Putting on the brakes: We often run into a trade off between a model’s interpretability and its predictive power. Neural nets are hugely powerful, but are almost impossible to interpret. On the other hand, simple linear regression is considerably easier to understand, but it’s generally not as powerful.

Should we trust the results of complicated neural nets if we can’t interpret their parameters? Why might it be a good idea to trust neural nets used in criminal justice situations to determine sentence length? Why might it be a bad idea?

The answers to these questions are critically important. As a general rule of thumb, machine learning models have to balance a tradeoff between being easy to understand and being powerful. Really powerful models like neural nets are often called black boxes because we’re not quite sure what’s inside of them, but these models can be extremely predictive.

When building models — or when telling others to build them as a CEO or president or professor might do—we must decide what balance we’d like to strike between building models that are predictive and building models that are easy to understand.

This balance almost always depends on the domain of the problem, of course. Having a neural net predict who we should let out of jail is probably a poor idea, given how hard it is to understand exactly why the neural net is making certain predictions. On the hand, using a simple linear regression is also inappropriate because its predictions will likely be poor.

Key Takeaways:

What are the big concepts that you should take away from this post? You should know that…

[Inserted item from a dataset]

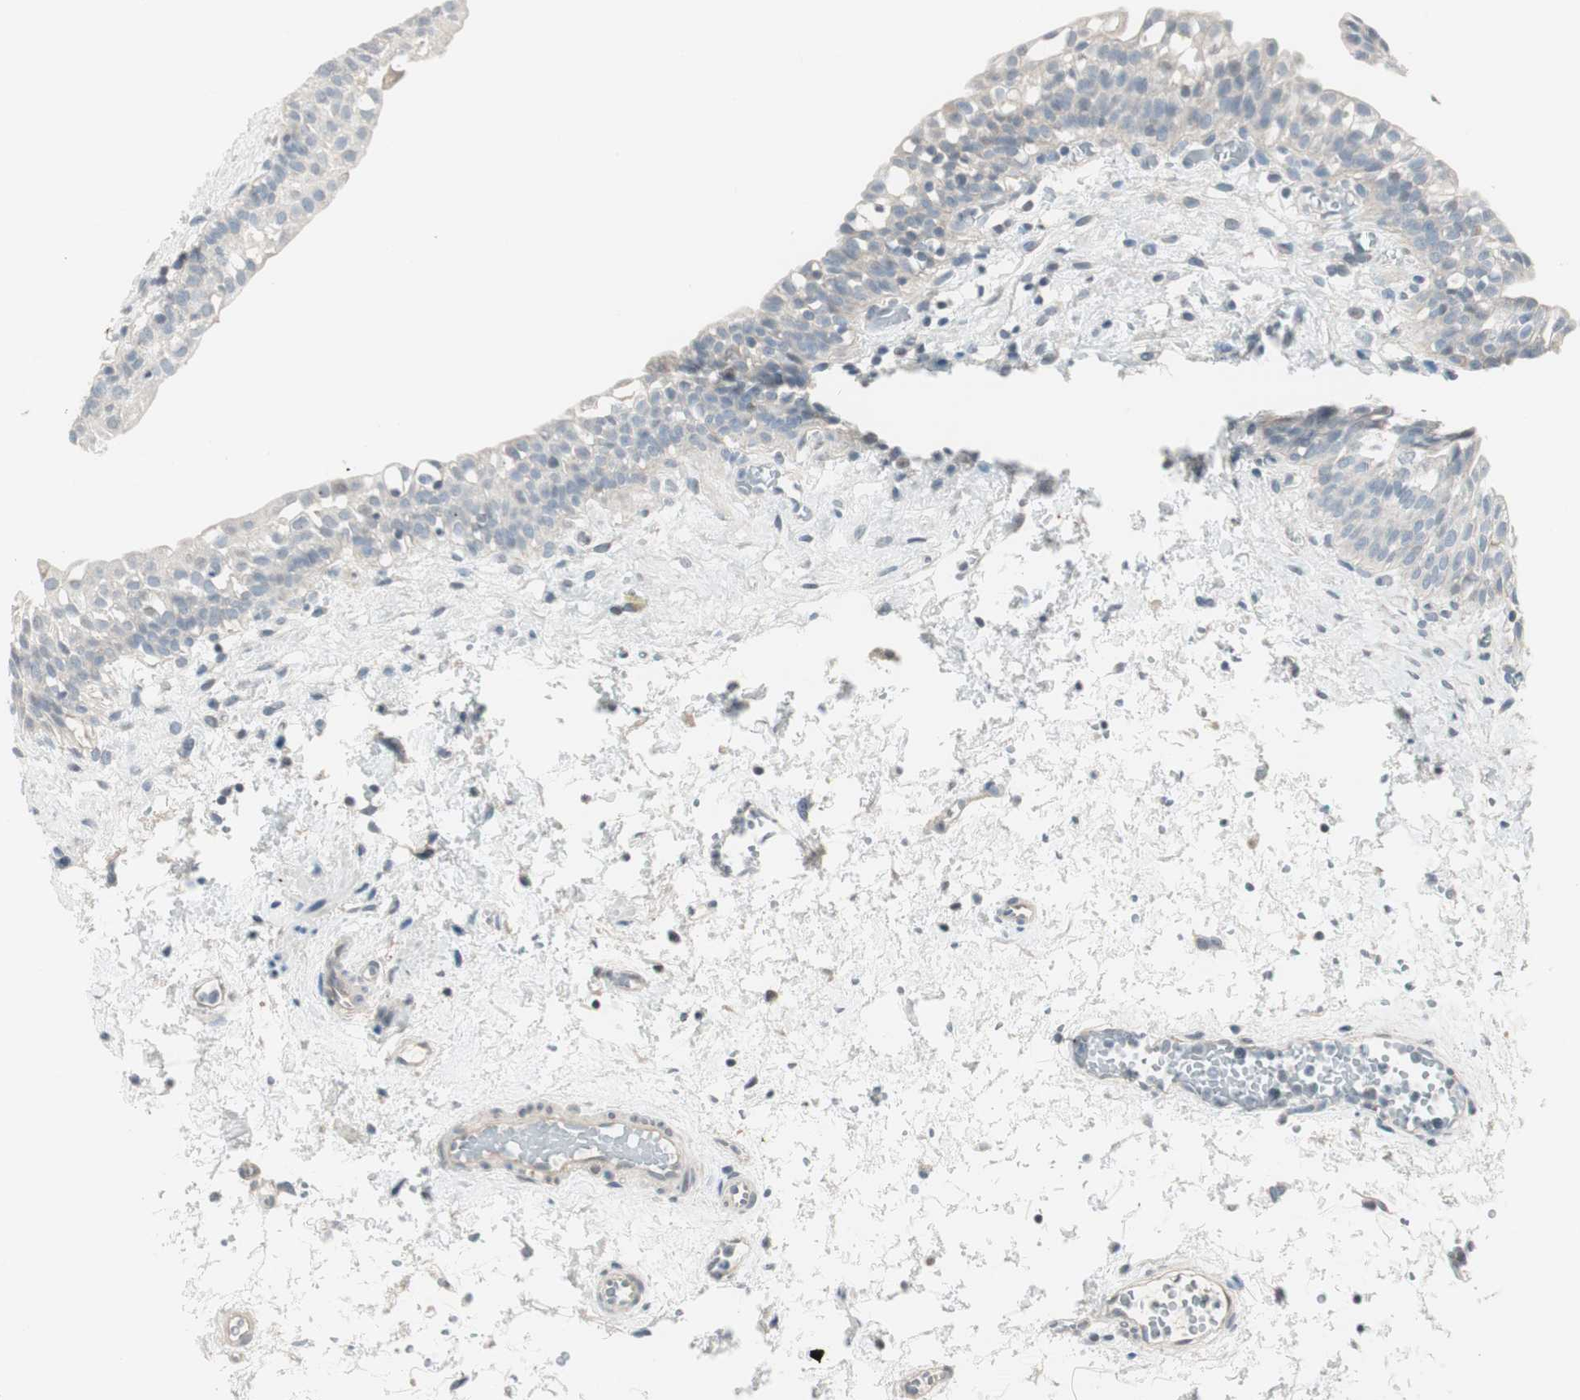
{"staining": {"intensity": "negative", "quantity": "none", "location": "none"}, "tissue": "urinary bladder", "cell_type": "Urothelial cells", "image_type": "normal", "snomed": [{"axis": "morphology", "description": "Normal tissue, NOS"}, {"axis": "topography", "description": "Urinary bladder"}], "caption": "DAB immunohistochemical staining of benign human urinary bladder displays no significant positivity in urothelial cells.", "gene": "EVA1A", "patient": {"sex": "male", "age": 55}}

  1. Machine learning combines computer science and statistics to create statistical models, which are then used to make predictions about the world or to infer patterns in your data.
  2. Statistical models are really just mathematical functions (e.g. Y = m × X + b). They are determined by their parameters (e.g. m and b), which are learned via the training process. Models also have hyperparameters (e.g. the K in KNN), which are tuned by trying out many possibilities.
  3. ML models learn from training data, which captures our knowledge about the past.
  4. There are, in general, two types of supervised models: those used for regression (like simple linear regression) and those used for classification (like KNN).
  5. Regardless of whether or not you’re building these models yourself, there are a handful of important ethical questions that require deep thought before you take action on the results of an ML model.

A parting message:

People tend to view much of ML as magic, and I hoped I showed you that this assumption is far from the truth. Assuming that models (like neural nets) are omniscient and infallible could potentially cause us to put too much faith in their output. Knowing how many different components go into building a model should open your eyes to the many opportunities for bias and error in a model’s output, which should be fiercely scrutinized before being trusted.